Séminaire Philmath
Nous aurons le plaisir d'accueillir Paolo Mancosu (UC Berkeley)
Titre : "When formal derivations are not optional: some reflections on derivability claims in first-order vs. second-order theories."
Résumé : According to semantical completeness for first-order logic, given a first-order theory formalized in a language L(T), for any sentence A, T derives A iff all models of T are models of A. Notice that proving the right hand side of the equivalence might appeal to “transcendental techniques” (for instance, the models might be models of synthetic geometry and yet the techniques used to establish the truth of a certain sentence in all models are algebraic). In other words, we might be able to know that a derivation of A exists without however having the slightest clue as to how to display one. In this case I will say that the formalized derivation within T is optional (at least with respect to knowing “derivability” in principle). Second-order theories are less commonly employed in contemporary foundations. However, the program of reverse mathematics rests on second-order formalizations of fragments of full second-order arithmetic and recent work in the area of neo-logicism has required the use of second-order theories to capture the Fregean distinction between concepts and objects and to formulate abstraction principles (Hume’s principle etc.) mapping concepts into objects. In my presentation I restrict attention to the neologicist arena. As in this context one works with standard semantics, the completeness theorem fails.
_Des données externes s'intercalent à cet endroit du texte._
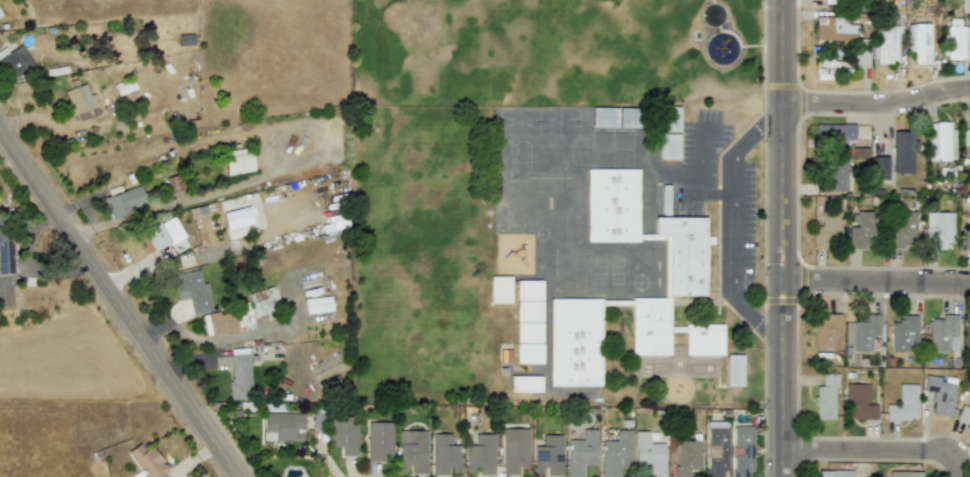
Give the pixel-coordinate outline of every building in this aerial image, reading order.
[(969,12),(969,0),(960,0),(960,12),(969,12)] [(815,18),(814,40),(855,41),(855,19),(815,18)] [(969,58),(969,26),(959,26),(959,19),(945,19),(945,59),(969,58)] [(913,64),(930,64),(929,23),(906,24),(907,51),(913,51),(913,64)] [(898,62),(897,26),(874,27),(875,39),(872,40),(872,63),(898,62)] [(14,40),(0,50),(0,67),(10,81),(32,65),(14,40)] [(853,68),(868,67),(868,51),(853,52),(853,68)] [(832,79),(832,70),(848,70),(849,62),(815,61),(815,79),(832,79)] [(113,85),(118,96),(135,88),(131,77),(113,85)] [(77,122),(100,114),(92,93),(89,95),(84,84),(65,91),(77,122)] [(591,127),(638,127),(638,107),(591,108),(591,127)] [(659,160),(679,159),(678,107),(658,107),(659,160)] [(927,122),(926,160),(953,160),(953,122),(927,122)] [(854,124),(814,124),(814,143),(845,143),(845,140),(854,140),(854,124)] [(962,129),(963,145),(969,145),(969,129),(962,129)] [(891,173),(912,174),(912,150),(916,150),(917,139),(913,139),(913,131),(892,131),(891,173)] [(253,171),(251,153),(224,157),(226,175),(253,171)] [(872,179),(887,180),(888,157),(873,157),(872,179)] [(815,178),(815,190),(846,192),(848,161),(827,160),(827,179),(815,178)] [(586,241),(637,242),(638,169),(587,169),(586,241)] [(110,218),(146,205),(139,185),(103,198),(110,218)] [(226,229),(252,223),(248,206),(222,213),(226,229)] [(840,212),(820,211),(820,226),(812,226),(811,248),(832,249),(832,238),(839,238),(840,212)] [(915,211),(888,212),(889,249),(905,249),(904,244),(915,244),(915,211)] [(847,248),(871,249),(872,213),(851,212),(851,222),(856,222),(856,227),(848,227),(847,248)] [(924,249),(945,250),(945,243),(952,243),(952,212),(924,212),(924,249)] [(13,273),(12,236),(1,236),(1,215),(0,215),(0,274),(13,273)] [(152,251),(179,236),(168,217),(141,232),(152,251)] [(667,296),(704,296),(705,240),(705,217),(654,217),(654,235),(638,235),(638,238),(668,238),(667,296)] [(962,245),(969,245),(969,228),(963,227),(962,245)] [(209,311),(201,269),(172,275),(177,301),(188,299),(191,314),(209,311)] [(510,303),(510,276),(489,276),(489,303),(510,303)] [(541,300),(541,280),(515,281),(515,301),(541,300)] [(248,293),(251,301),(242,303),(244,310),(233,313),(237,329),(255,325),(253,317),(281,309),(275,286),(248,293)] [(303,299),(305,314),(332,310),(329,295),(303,299)] [(669,355),(669,331),(684,332),(684,327),(669,327),(670,298),(632,298),(631,354),(669,355)] [(601,386),(601,299),(549,299),(549,386),(601,386)] [(540,302),(515,301),(515,321),(540,322),(540,302)] [(207,314),(210,335),(235,331),(232,309),(207,314)] [(813,350),(841,350),(841,314),(825,314),(825,320),(814,320),(813,350)] [(879,336),(880,314),(865,314),(865,322),(853,321),(852,351),(871,351),(871,336),(879,336)] [(917,315),(900,316),(900,322),(890,322),(890,351),(918,350),(917,315)] [(928,351),(956,352),(957,315),(940,315),(940,320),(929,319),(928,351)] [(541,323),(515,322),(515,342),(541,342),(541,323)] [(684,354),(723,355),(723,325),(685,324),(684,354)] [(541,364),(542,344),(515,343),(514,363),(541,364)] [(346,369),(338,352),(308,366),(316,382),(346,369)] [(249,354),(229,355),(230,400),(250,399),(249,354)] [(742,355),(726,355),(726,386),(742,386),(742,355)] [(835,420),(835,374),(821,374),(821,387),(815,387),(814,419),(835,420)] [(541,376),(510,376),(509,392),(540,392),(541,376)] [(954,378),(924,376),(923,391),(933,392),(931,415),(951,417),(954,378)] [(869,384),(845,384),(845,418),(876,419),(876,404),(869,404),(869,384)] [(916,420),(917,384),(898,384),(898,404),(885,404),(885,420),(916,420)] [(961,405),(955,418),(969,425),(969,409),(961,405)] [(262,441),(303,442),(303,414),(263,413),(262,441)] [(707,421),(705,476),(722,476),(722,471),(726,471),(727,422),(707,421)] [(357,455),(356,422),(331,422),(332,448),(341,447),(341,456),(357,455)] [(391,422),(366,422),(366,462),(382,462),(382,454),(392,454),(391,422)] [(745,470),(752,471),(753,427),(732,426),(732,447),(740,447),(740,454),(732,454),(732,476),(745,476),(745,470)] [(528,468),(528,429),(502,428),(501,474),(517,474),(517,468),(528,468)] [(566,439),(566,476),(581,476),(582,465),(596,465),(597,429),(582,429),(582,440),(566,439)] [(630,430),(616,430),(616,441),(601,441),(600,476),(619,476),(619,464),(630,464),(630,430)] [(398,431),(397,472),(425,473),(426,431),(398,431)] [(664,443),(649,443),(648,431),(634,431),(635,466),(649,466),(649,476),(665,476),(664,443)] [(431,434),(432,474),(459,473),(459,445),(451,445),(451,433),(431,434)] [(493,434),(474,434),(474,445),(466,445),(465,474),(493,474),(493,434)] [(561,475),(561,435),(542,435),(542,446),(534,446),(533,475),(561,475)] [(700,441),(676,440),(676,466),(672,466),(672,476),(688,476),(688,469),(700,470),(700,441)] [(163,472),(166,470),(150,445),(142,451),(138,444),(127,452),(139,471),(130,476),(166,476),(163,472)]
We might thus be able to prove something about all models of a certain theory T without being able to conclude anything about the (in principle) derivability or refutability of a certain sentence. The interesting situation here is that the “transcendental” (usually set-theoretic) machinery used to establish the semantic claim cannot be easily mimicked to yield derivability results (even in principle) within T and that a careful, and creative, process of formalization is required if one wants to gain a formal derivation within T of a sentence whose truth or falsity in all models is proved by “transcendental” techniques. In this case formal derivations are not optional. In my talk I will contrast the situation in first-order logic (using algebraic and geometrical theories as examples) with that in second-order logic. In the latter case, I will refer to the recent proofs of formal refutability of the conjunction of Hume’s principle and the Nuisance principle (Ebels-Duggan 2021), and provide a more detailed discussion of the refutability of abstraction principles satisfying the “part-whole” constraint (Mancosu & Siskind 2019).